### Information shown
<<<<

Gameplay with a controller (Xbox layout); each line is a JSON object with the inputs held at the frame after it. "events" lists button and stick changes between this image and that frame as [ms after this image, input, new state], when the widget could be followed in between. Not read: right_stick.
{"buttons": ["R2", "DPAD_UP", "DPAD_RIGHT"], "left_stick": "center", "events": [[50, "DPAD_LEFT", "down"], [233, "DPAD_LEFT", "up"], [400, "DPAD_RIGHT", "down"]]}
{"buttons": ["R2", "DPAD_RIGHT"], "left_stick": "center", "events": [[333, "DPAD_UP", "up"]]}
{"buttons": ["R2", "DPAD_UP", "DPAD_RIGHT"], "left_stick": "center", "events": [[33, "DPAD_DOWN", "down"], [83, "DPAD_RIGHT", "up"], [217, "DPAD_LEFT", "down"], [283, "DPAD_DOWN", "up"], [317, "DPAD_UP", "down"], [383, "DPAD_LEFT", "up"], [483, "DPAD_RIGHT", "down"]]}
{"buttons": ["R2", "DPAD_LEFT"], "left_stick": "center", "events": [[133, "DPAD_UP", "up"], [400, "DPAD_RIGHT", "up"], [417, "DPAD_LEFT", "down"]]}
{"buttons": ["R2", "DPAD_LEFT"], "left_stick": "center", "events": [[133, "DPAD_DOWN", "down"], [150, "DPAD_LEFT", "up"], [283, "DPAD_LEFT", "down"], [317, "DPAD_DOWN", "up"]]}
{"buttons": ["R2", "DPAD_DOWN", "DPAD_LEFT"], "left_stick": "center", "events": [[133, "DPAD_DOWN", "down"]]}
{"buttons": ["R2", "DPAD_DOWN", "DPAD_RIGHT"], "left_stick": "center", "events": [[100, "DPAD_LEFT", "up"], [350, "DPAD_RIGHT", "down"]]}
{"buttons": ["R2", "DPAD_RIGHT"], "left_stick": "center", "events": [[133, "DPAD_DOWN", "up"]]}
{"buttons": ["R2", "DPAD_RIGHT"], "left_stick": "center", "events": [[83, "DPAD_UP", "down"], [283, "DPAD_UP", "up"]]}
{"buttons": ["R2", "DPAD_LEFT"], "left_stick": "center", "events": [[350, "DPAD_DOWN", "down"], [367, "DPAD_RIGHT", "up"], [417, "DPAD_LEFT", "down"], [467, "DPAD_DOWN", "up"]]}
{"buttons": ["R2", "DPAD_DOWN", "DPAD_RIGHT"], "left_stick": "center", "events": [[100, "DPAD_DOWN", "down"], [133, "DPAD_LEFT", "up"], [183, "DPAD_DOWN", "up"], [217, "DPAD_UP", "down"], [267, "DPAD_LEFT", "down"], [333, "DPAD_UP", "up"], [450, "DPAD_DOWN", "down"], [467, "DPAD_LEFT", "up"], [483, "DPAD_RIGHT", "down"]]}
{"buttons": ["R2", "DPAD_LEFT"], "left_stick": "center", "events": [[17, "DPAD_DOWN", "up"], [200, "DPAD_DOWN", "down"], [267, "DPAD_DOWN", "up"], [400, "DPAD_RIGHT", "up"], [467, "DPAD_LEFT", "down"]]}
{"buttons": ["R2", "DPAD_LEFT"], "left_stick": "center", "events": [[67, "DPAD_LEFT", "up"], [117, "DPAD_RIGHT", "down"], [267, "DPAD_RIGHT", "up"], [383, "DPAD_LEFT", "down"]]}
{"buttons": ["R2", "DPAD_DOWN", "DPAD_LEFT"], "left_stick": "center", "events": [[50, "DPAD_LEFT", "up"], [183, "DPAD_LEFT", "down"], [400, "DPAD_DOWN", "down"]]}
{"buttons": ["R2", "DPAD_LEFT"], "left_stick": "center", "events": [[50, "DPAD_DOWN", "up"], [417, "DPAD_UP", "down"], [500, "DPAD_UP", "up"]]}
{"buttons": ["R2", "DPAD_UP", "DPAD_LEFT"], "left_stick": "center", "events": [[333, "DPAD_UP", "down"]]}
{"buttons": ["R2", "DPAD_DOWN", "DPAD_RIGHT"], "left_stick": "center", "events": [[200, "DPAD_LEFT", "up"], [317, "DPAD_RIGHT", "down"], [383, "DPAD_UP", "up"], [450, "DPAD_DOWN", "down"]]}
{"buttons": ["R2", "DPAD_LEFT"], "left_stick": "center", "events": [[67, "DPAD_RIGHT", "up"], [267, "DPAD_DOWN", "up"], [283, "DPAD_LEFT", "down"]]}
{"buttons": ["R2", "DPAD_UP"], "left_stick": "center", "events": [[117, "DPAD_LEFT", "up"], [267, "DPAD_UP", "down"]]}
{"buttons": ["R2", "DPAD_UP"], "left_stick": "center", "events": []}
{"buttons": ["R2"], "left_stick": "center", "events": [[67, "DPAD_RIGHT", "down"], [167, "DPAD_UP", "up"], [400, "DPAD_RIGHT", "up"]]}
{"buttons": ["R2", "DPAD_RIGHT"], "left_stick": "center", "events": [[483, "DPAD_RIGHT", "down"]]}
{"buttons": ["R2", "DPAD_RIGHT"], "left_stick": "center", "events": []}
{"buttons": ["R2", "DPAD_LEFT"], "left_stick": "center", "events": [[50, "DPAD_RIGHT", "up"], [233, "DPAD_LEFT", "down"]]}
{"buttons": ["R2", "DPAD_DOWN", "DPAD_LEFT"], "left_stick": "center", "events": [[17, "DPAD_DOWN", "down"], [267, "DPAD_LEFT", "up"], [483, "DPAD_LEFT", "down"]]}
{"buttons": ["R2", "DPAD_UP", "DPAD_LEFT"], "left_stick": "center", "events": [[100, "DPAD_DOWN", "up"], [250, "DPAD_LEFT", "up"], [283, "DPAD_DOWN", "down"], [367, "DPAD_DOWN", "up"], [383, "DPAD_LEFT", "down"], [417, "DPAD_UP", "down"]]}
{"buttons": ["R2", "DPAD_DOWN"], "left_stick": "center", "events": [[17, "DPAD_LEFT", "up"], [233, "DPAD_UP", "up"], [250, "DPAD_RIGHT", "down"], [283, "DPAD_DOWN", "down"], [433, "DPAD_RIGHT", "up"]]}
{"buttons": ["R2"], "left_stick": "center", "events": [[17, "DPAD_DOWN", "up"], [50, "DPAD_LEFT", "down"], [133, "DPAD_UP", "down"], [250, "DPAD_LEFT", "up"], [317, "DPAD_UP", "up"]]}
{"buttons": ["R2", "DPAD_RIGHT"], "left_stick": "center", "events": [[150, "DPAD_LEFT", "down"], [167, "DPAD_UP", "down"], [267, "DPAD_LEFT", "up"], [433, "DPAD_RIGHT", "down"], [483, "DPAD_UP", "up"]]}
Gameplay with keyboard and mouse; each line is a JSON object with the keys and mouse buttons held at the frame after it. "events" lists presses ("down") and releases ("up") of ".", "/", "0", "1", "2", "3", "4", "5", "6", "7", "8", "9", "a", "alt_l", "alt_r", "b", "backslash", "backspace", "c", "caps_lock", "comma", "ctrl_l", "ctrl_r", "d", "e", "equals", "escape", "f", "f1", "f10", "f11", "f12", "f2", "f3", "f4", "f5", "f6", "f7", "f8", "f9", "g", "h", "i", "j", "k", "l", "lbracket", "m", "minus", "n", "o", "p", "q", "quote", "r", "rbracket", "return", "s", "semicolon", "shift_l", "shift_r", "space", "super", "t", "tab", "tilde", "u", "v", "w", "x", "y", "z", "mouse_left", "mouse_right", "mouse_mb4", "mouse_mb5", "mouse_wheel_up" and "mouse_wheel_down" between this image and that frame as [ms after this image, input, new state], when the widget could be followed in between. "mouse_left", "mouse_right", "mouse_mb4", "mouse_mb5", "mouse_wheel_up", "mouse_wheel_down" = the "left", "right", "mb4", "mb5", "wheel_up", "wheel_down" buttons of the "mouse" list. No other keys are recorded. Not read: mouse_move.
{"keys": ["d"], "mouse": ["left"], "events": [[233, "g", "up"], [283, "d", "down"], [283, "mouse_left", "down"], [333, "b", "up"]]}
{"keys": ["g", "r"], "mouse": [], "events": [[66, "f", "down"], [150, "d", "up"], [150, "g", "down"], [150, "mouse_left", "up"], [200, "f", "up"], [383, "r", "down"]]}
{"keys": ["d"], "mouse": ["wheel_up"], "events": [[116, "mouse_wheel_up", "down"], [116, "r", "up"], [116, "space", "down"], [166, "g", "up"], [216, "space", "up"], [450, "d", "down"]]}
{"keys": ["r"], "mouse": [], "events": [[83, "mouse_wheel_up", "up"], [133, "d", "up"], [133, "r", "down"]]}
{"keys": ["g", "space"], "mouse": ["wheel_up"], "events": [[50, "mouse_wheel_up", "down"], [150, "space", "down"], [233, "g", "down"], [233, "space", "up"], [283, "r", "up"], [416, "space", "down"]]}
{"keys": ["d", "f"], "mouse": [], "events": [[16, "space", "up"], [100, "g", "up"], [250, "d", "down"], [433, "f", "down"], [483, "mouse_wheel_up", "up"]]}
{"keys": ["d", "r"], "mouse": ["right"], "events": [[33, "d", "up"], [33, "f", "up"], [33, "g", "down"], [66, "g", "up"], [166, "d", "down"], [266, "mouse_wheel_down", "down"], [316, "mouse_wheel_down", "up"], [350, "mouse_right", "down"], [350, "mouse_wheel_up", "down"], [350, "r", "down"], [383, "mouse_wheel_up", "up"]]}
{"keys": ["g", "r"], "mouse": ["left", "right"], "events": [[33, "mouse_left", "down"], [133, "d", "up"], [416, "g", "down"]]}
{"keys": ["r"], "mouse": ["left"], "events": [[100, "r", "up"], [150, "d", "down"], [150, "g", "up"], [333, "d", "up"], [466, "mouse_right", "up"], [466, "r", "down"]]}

>>>>

### What is expected
Tally how many lines of the listing above include the string "after", and report that figure by itself.

### Task result
2